Software to detect network intrusions protects a computer network from unauthorized users, including perhaps insiders. This project aims to build a network intrusion detector, a predictive model capable of distinguishing between bad connections, called intrusions or attacks, and good normal connections.Model this problem as a BINARY classification problem. Use the following models to detect bad connections.

#### Requirement: We will be using a KDD dataset to try to classify a connection as 'normal' or others.

In [1]:
import findspark
findspark.init()

In [None]:
import pandas as pd

In [2]:
from pyspark.sql import SparkSession
from pyspark.sql.functions import col

from pyspark.ml.linalg import Vectors
from pyspark.ml.feature import VectorAssembler, StringIndexer, OneHotEncoder
from pyspark.ml.classification import DecisionTreeClassifier, RandomForestClassifier, GBTClassifier
from pyspark.ml.evaluation import MulticlassClassificationEvaluator
from pyspark.ml import Pipeline

from pyspark.mllib.evaluation import MulticlassMetrics

In [3]:
spark = SparkSession.builder.appName('kdd').getOrCreate()

In [4]:
df = spark.read.csv("../../Data/kddcup.data_10_percent.gz", header=False, inferSchema=True)

In [5]:
df.count()

494021

In [6]:
str(df.columns)

## Dataset excerpts
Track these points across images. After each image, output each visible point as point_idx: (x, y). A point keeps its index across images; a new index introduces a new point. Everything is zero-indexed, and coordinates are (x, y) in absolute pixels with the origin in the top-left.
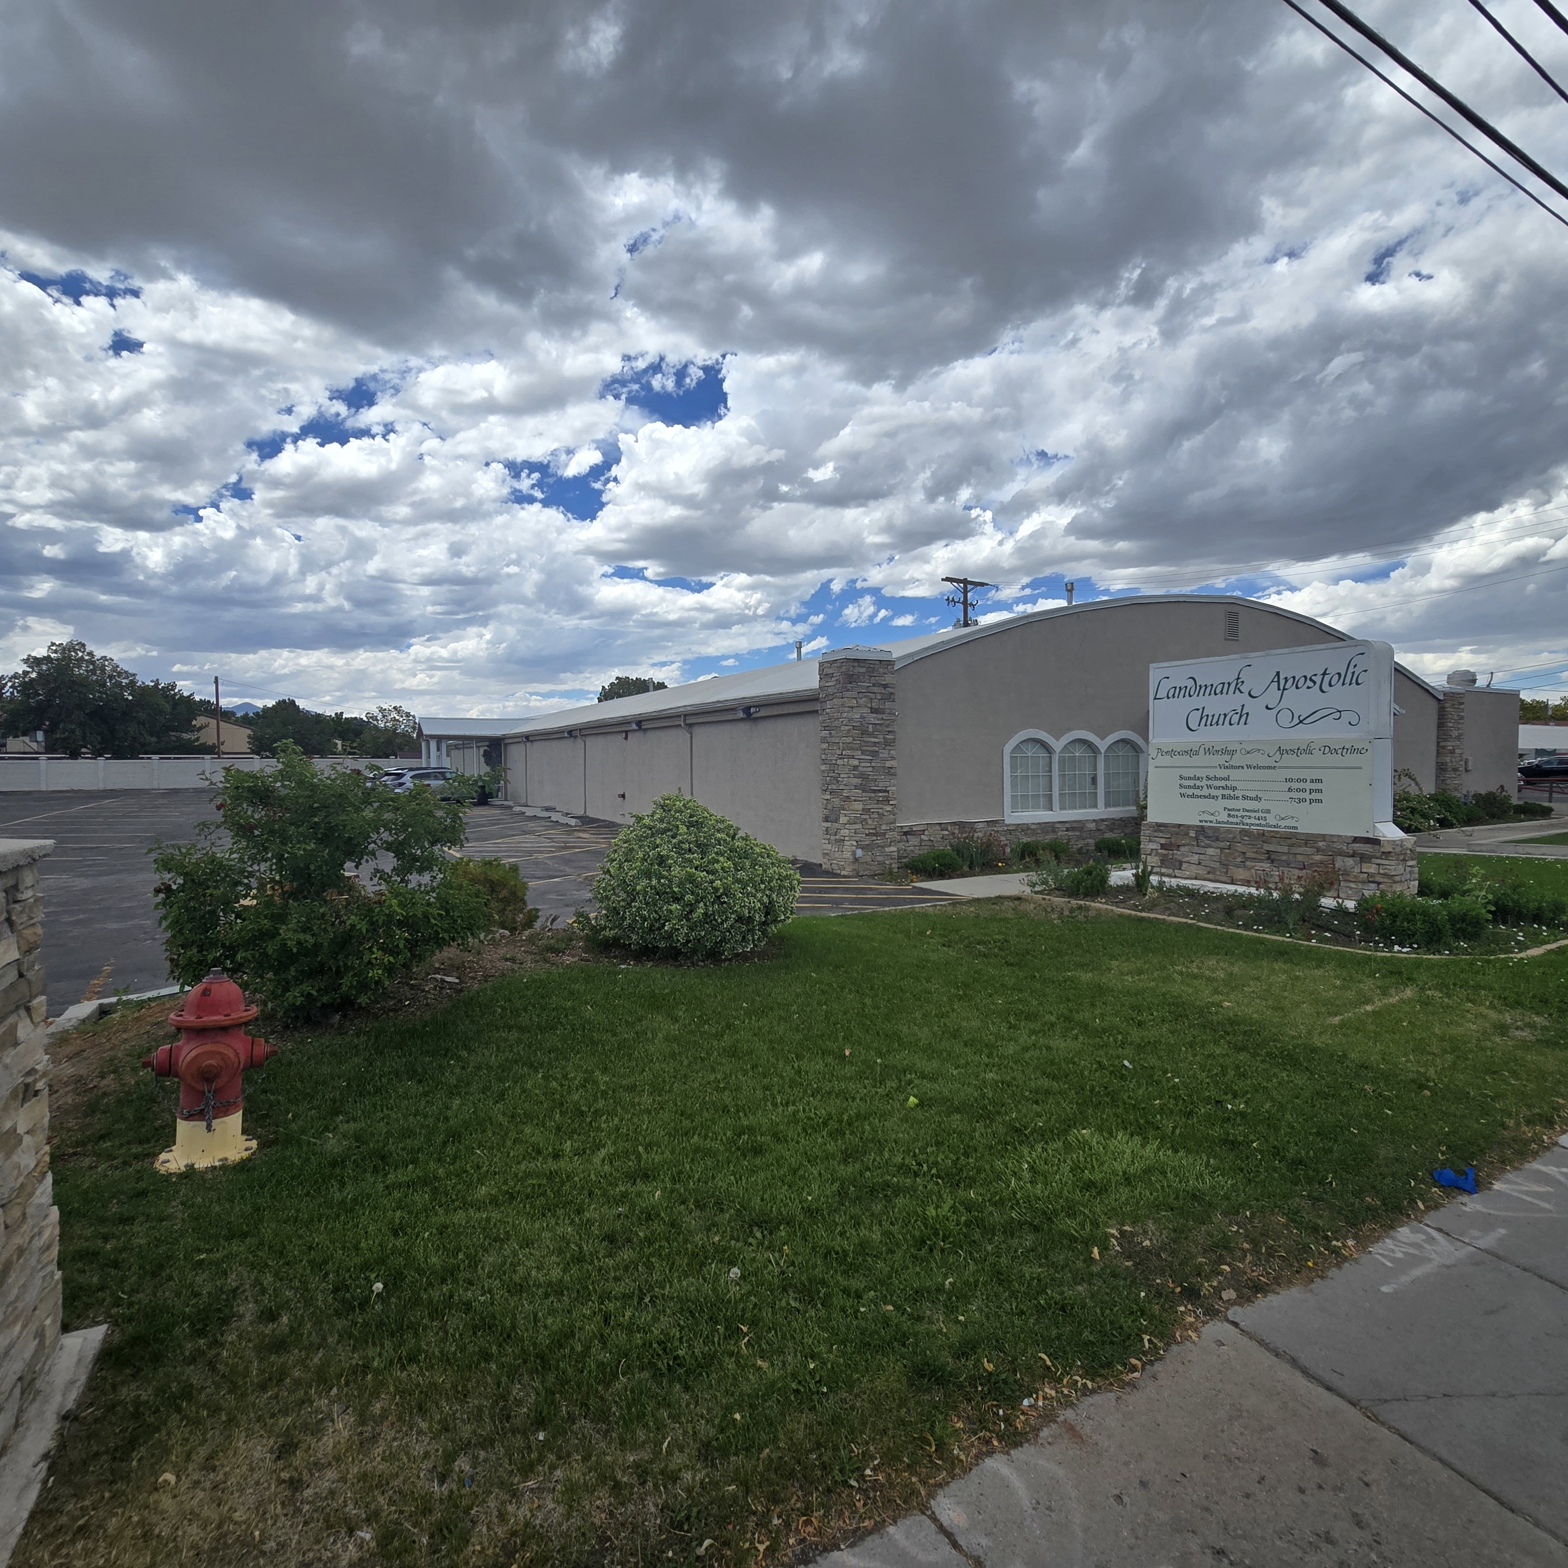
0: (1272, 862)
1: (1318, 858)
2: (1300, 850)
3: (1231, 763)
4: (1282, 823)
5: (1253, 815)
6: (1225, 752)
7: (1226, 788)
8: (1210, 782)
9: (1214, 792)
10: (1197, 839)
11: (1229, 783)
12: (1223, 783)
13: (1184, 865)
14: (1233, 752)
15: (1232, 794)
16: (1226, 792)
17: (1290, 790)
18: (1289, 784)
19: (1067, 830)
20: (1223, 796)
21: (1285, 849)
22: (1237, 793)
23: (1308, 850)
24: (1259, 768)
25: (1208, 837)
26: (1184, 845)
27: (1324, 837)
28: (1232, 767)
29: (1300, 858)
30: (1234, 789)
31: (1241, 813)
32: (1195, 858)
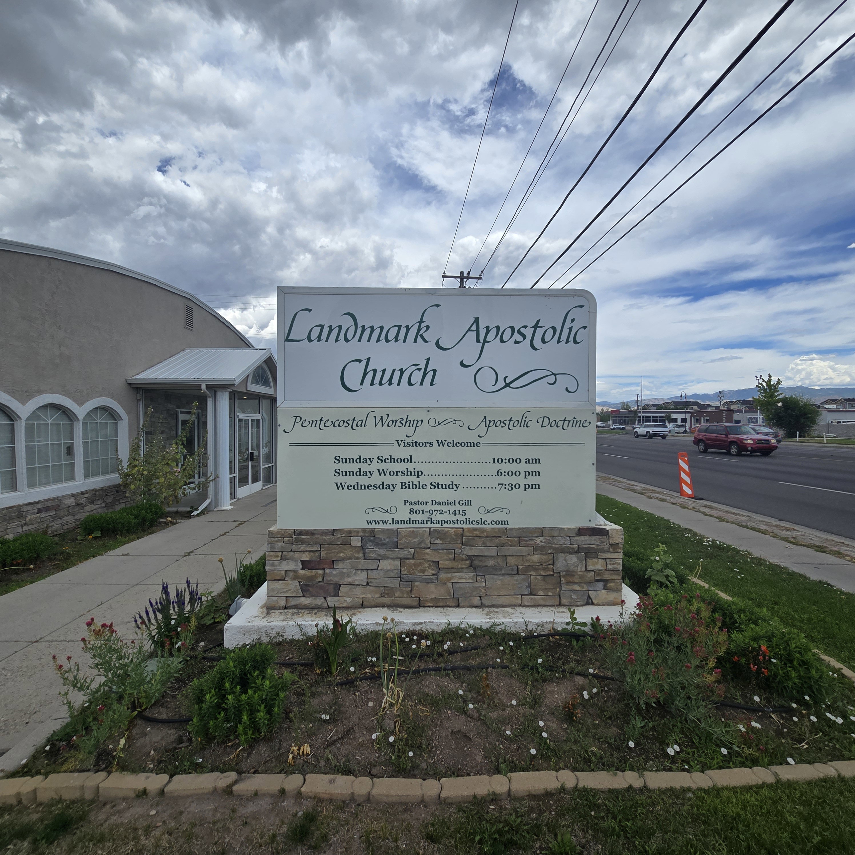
0: (475, 569)
1: (536, 558)
2: (512, 550)
3: (415, 438)
4: (489, 518)
5: (445, 508)
6: (405, 422)
7: (408, 472)
8: (383, 466)
9: (388, 480)
10: (362, 548)
11: (411, 467)
12: (402, 467)
13: (343, 590)
14: (416, 424)
15: (416, 481)
16: (407, 479)
17: (499, 473)
18: (498, 466)
19: (39, 511)
20: (403, 485)
21: (493, 551)
22: (423, 480)
23: (523, 550)
24: (454, 444)
25: (382, 545)
26: (343, 560)
27: (541, 532)
28: (415, 444)
29: (511, 561)
30: (419, 474)
31: (429, 507)
32: (361, 577)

## Exercises to complete
a) Answer these from the intrusion-detection notebook:
(i) As what kind of classification problem is the detection task to be modeled?
(ii) What name is passed to appName when the Spark session is built?
(iii) What number does df.count() return?
b) Set down, character for character, the stretch of the intrusion-detection notebook that opens with the words containing "from pyspark.ml.linalg import" and closes with "spark = SparkSession.builder.appName('kdd').getOrCreate()".
The material comes from a separate source and has no connection to the intrusion-detection notebook.

## List of solutions
a)
(i) A binary classification problem.
(ii) 'kdd'
(iii) 494021

b)
from pyspark.ml.linalg import Vectors
from pyspark.ml.feature import VectorAssembler, StringIndexer, OneHotEncoder
from pyspark.ml.classification import DecisionTreeClassifier, RandomForestClassifier, GBTClassifier
from pyspark.ml.evaluation import MulticlassClassificationEvaluator
from pyspark.ml import Pipeline

from pyspark.mllib.evaluation import MulticlassMetrics

In [3]:
spark = SparkSession.builder.appName('kdd').getOrCreate()